The Vancouver Sun reports…
“Metro Vancouver Christians are colliding over the coming crusade of televangelist Franklin Graham, who is known for criticizing homosexuals, Muslims and U.S. President Barack Obama.
Saying that Graham is often “incendiary and intolerant,” some evangelical Protestants and Roman Catholics are opposing his participation in the three-day Festival of Hope event at Rogers Arena in early March, 2017, that many of the city’s mega-churches are supporting .
“Rev. Graham is a polarizing figure … His ungracious and bigoted remarks have the potential to generate serious negative impact on the Christian witness in Vancouver,” says a statement from five prominent evangelical and Catholic leaders (see full letter at bottom).
“We … denounce the frequent incendiary and intolerant statements made by Rev. Graham, which he unapologetically reiterates,” said the letter, signed by Marjeta Bobnar of the Catholic archdiocese, City in Focus president Tom Cooper, Tenth Church pastor Ken Shigematsu, Calvary Baptist pastor Tim Dickau and First Baptist pastor Tim Kuepfer.
Franklin Graham, son of 97-year-old retired televangelist Billy Graham, has said homosexuals are “the enemy” and will “spend eternity in hell” if they don’t repent.
While attacking Obama, Graham has called Islam a “very wicked religion” and argued that Muslims shouldn’t be allowed into the U.S.
Some of the large, often ethnically mixed evangelical congregations in Metro Vancouver that are endorsing Graham’s crusade include Willingdon Church, Westside Church, Coastal Church, Broadway Church, Glad Tidings Church, Holy Trinity Church and Richmond Pentecostal Church.
Earning more than $1 million a year as an evangelist and head of the charity Samaritan’s Purse, Graham led a crusade in Toronto in 2014 that was attended by 40,000 people of diverse ethnic origins.
After the Toronto event, Samaritan’s Purse terminated a Canadian volunteer because she refused to sign a standard statement opposing abortion and homosexual marriage.
Rev. George Wong, head pastor at Evangelical Chinese Bible Church in Burnaby, one of many congregations training volunteers to work at Graham’s crusade, said “the last thing we want to do is promote hate.”
Graham “is not coming to Vancouver to preach against homosexuality, but to preach the gospel,” Wong said.
Saying he was unaware a Christian group is opposing Graham’s involvement in the Festival of Hope, Wong didn’t want to comment on Graham’s statements about gays and Muslims, other than to affirm “the gospel is for people from all walks of life.”
In North Vancouver, another endorser of the Festival of Hope, Valley Church Pastor Owen Scott, declined to comment on the controversy other than to say, “I know Franklin is not the same as his dad. His dad is a pretty gracious person.”
In an interview from the Billy Graham Evangelistic Association headquarters in Calgary, David Ingram said his organization “never expects 100 per cent support for one of our festivals.”

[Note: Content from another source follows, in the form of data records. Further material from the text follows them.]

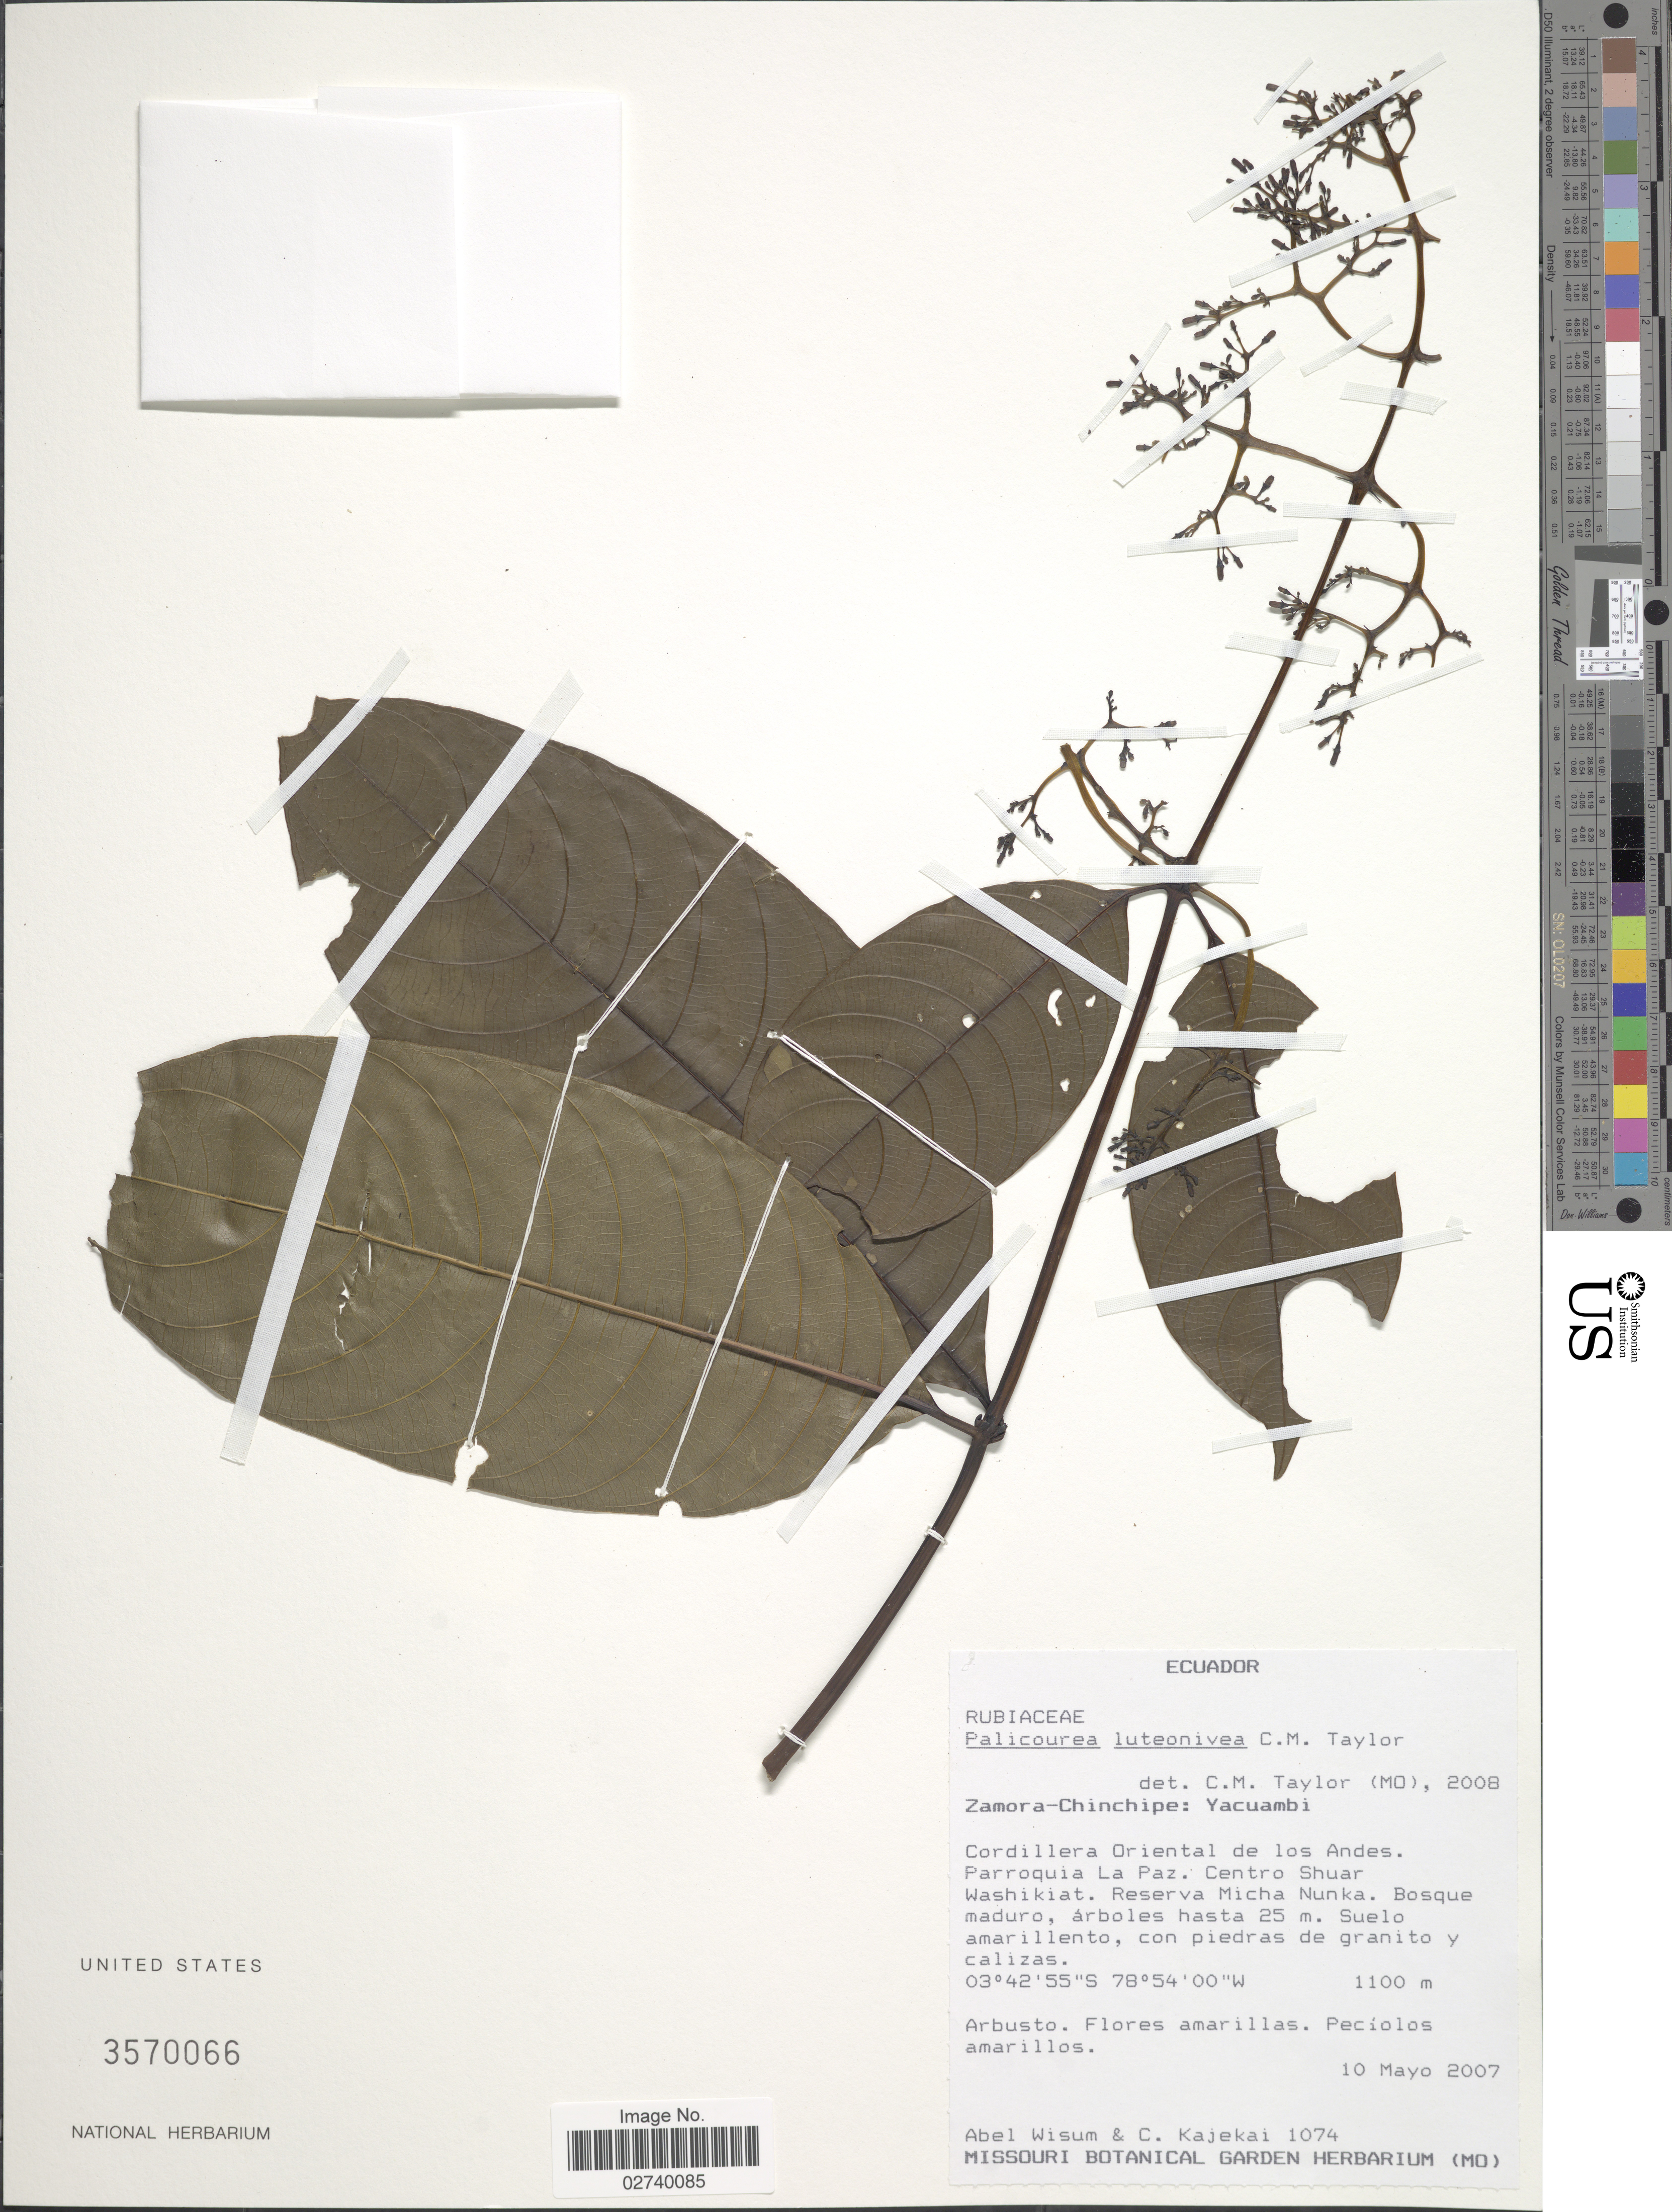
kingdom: Plantae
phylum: Tracheophyta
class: Magnoliopsida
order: Gentianales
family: Rubiaceae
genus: Palicourea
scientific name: Palicourea luteonivea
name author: C.M. Taylor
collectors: A. Wisum & C. Kajekai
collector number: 1074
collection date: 2007-05-10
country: Ecuador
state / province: Zamora-Chinchipe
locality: Yacuambi, Cordillera Oriental de los Andes, Parroquia La Paz, Centro Shuar Washikiat, Reserva Micha Nunka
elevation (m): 1100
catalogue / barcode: US 3570066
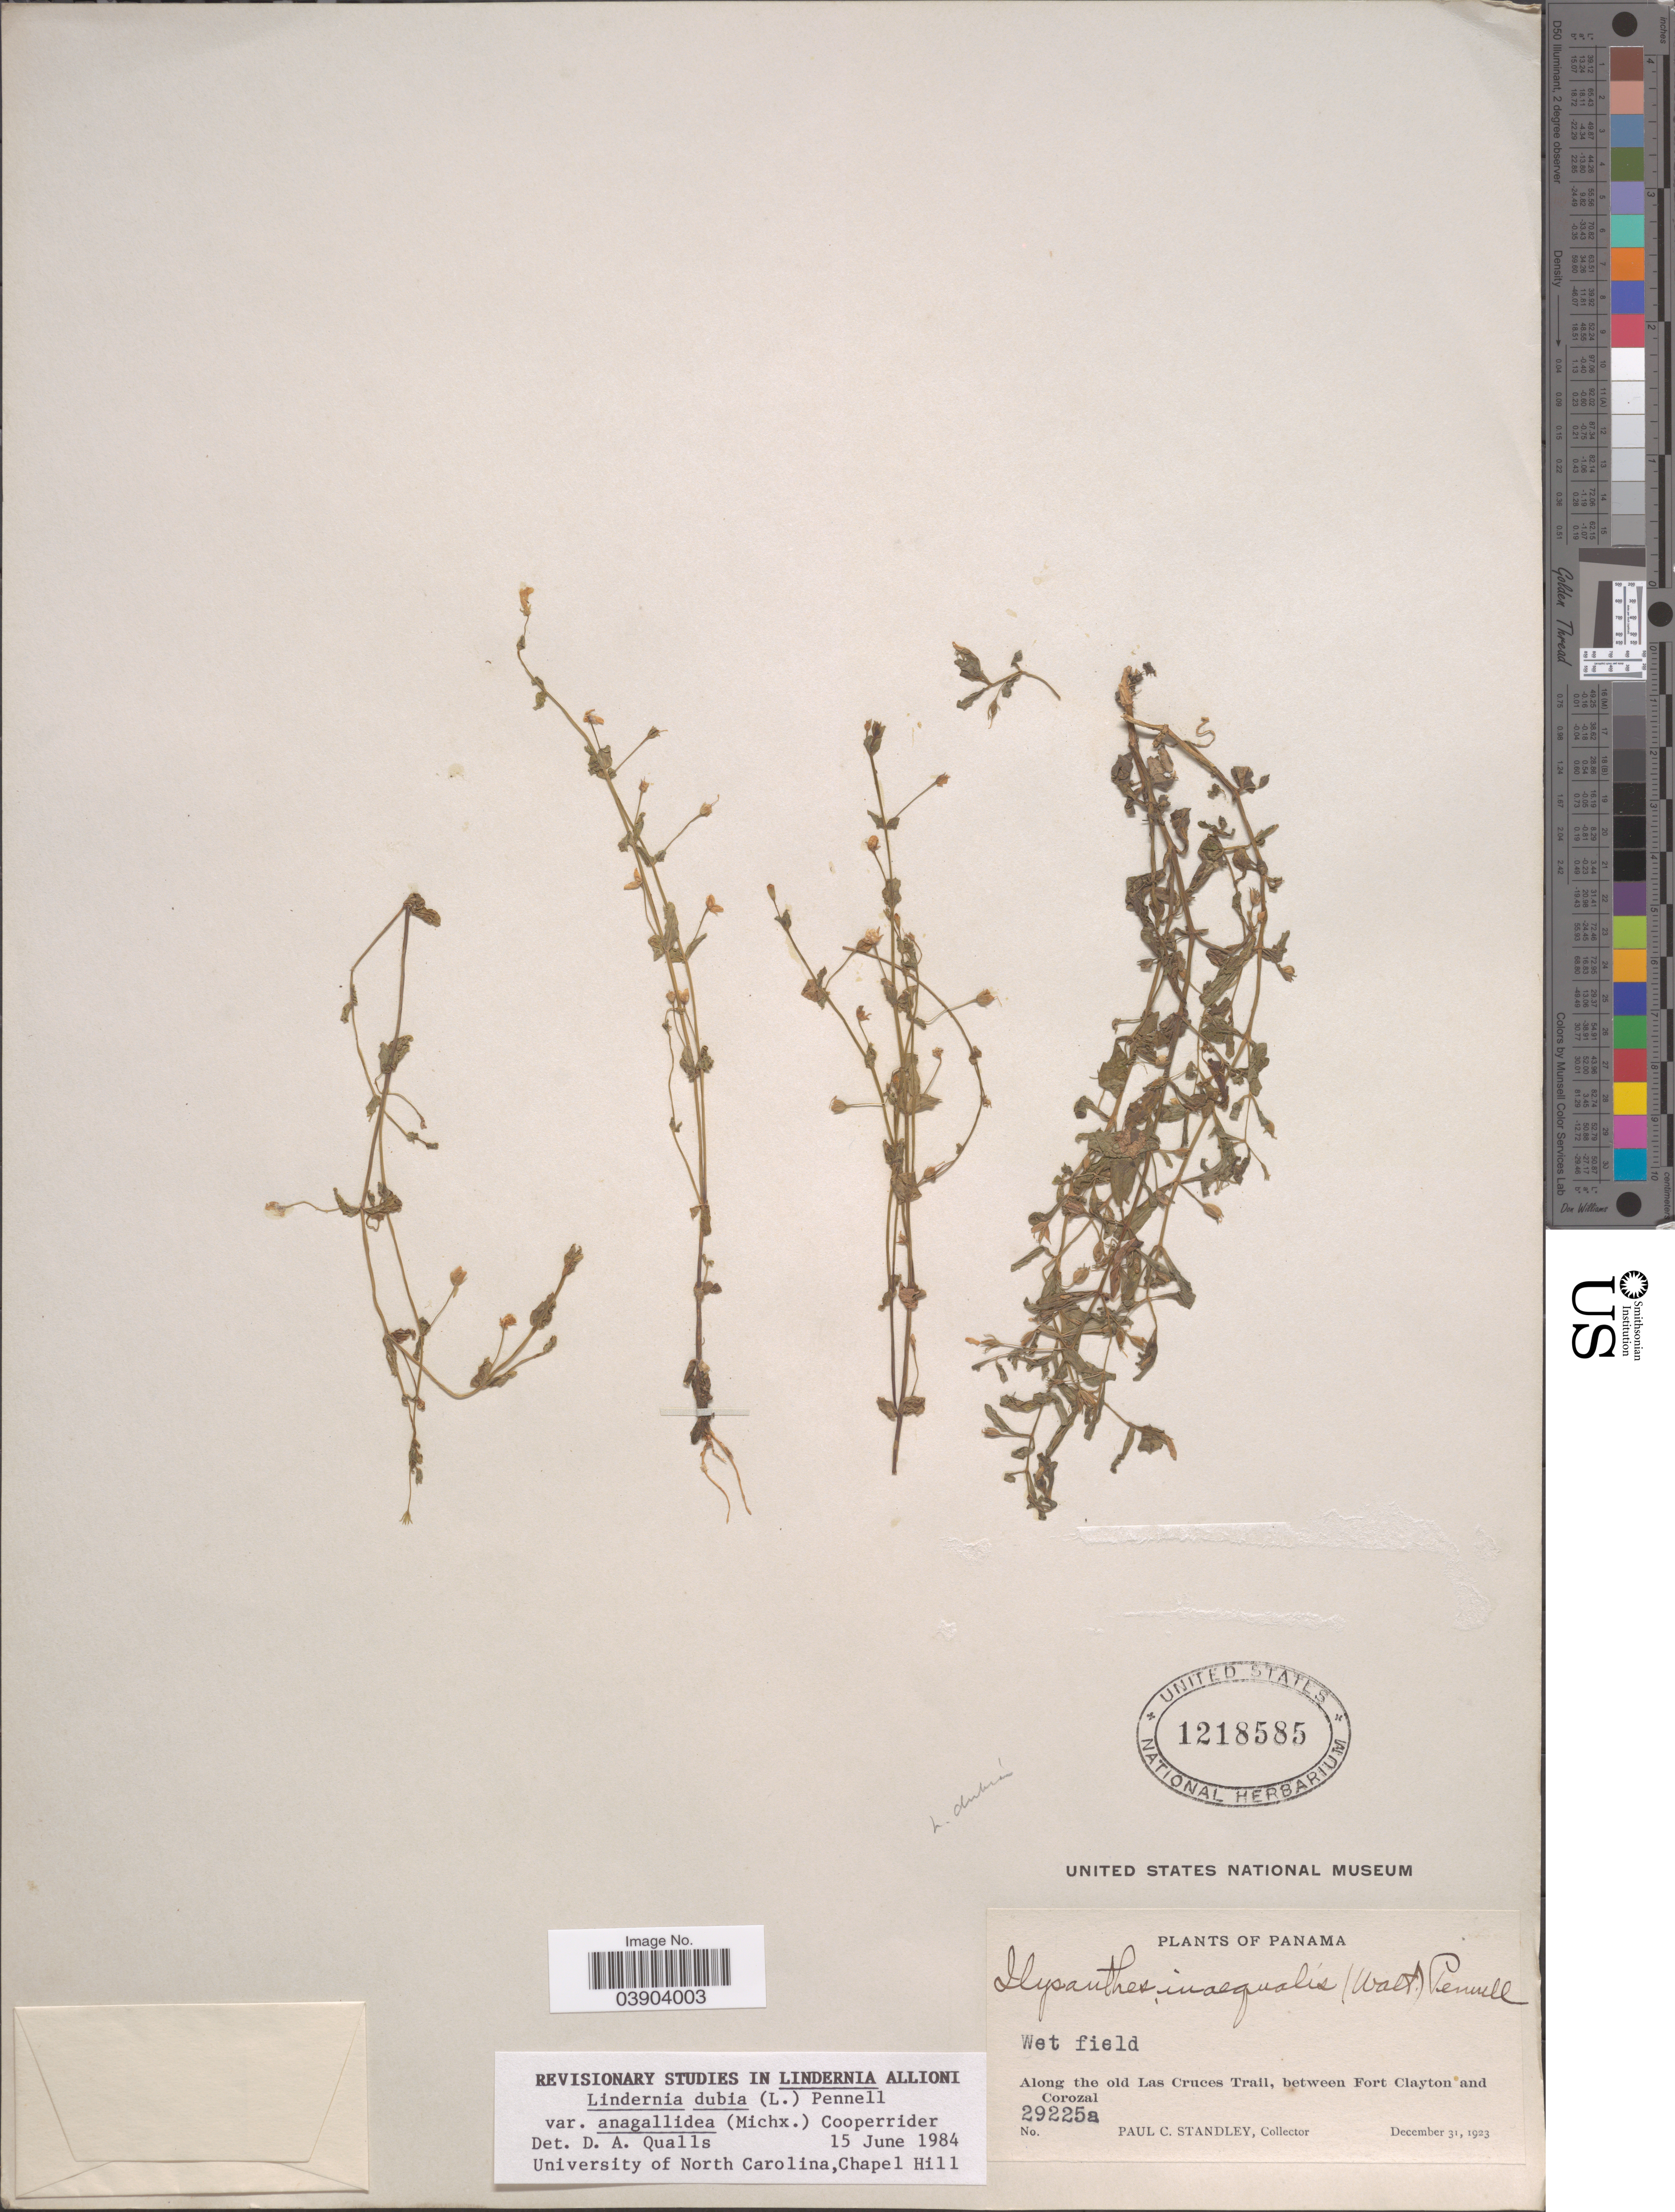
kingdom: Plantae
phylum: Tracheophyta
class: Magnoliopsida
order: Lamiales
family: Linderniaceae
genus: Lindernia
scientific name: Lindernia dubia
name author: (L.) Pennell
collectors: P. C. Standley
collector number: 29225a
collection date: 1923-12-31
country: Panama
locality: Along the old Las Cruces Trail, between Fort Clayton and Corozal.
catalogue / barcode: US 1218585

Noting that a relatively small number of evangelicals and Catholics signed the dissenting letter, Ingram said, “I wouldn’t want a few people who are opposed to the festival to overshadow the wide support for it.”
Ingram said leaders of many churches and ethnic groups are backing Graham’s crusade. Maintaining that protest letters can be divisive, Ingram asked whether The Vancouver Sun and The Province planned to publish an article about the inter-Christian disagreement.
While the opposition statement was signed by Catholic ecumenical relations official Bobnar, Paul Schratz confirmed the archdiocese also formally declined an invitation to take part in the Festival of Hope.
“Initially we were supportive of next year’s event, since it was intended to draw a large number of people to hear the gospel and grow closer to Jesus,” said Schratz, spokesman for the archdiocese, which includes more than 400,000 Catholics.
“While we obviously acknowledge Mr. Graham’s zeal in preaching the Gospel we had second thoughts about participating when we noted that American evangelicals, whom we were trying to work with on this event, were criticizing Mr. Franklin for various comments and stances that didn’t promote religious tolerance.”
The formal letter of opposition to the Festival of Hope’s leadership committee was signed by Christian leaders in Metro Vancouver whom the Billy Graham Association had asked for endorsements, including Cooper, Shigematsu, Dickau and Kuepfer.
Cooper, president of City in Focus which specializes in ministering to business people, said those who signed the letter “were willing to provide suggestions for an alternative speaker. But the Festival of Hope leadership committee was content with having Reverend Graham give the major talks.
“We therefore, reluctantly, decided we could not endorse this event. We understand that we are just one of many evangelical and orthodox voices and there will sometimes be disagreement.”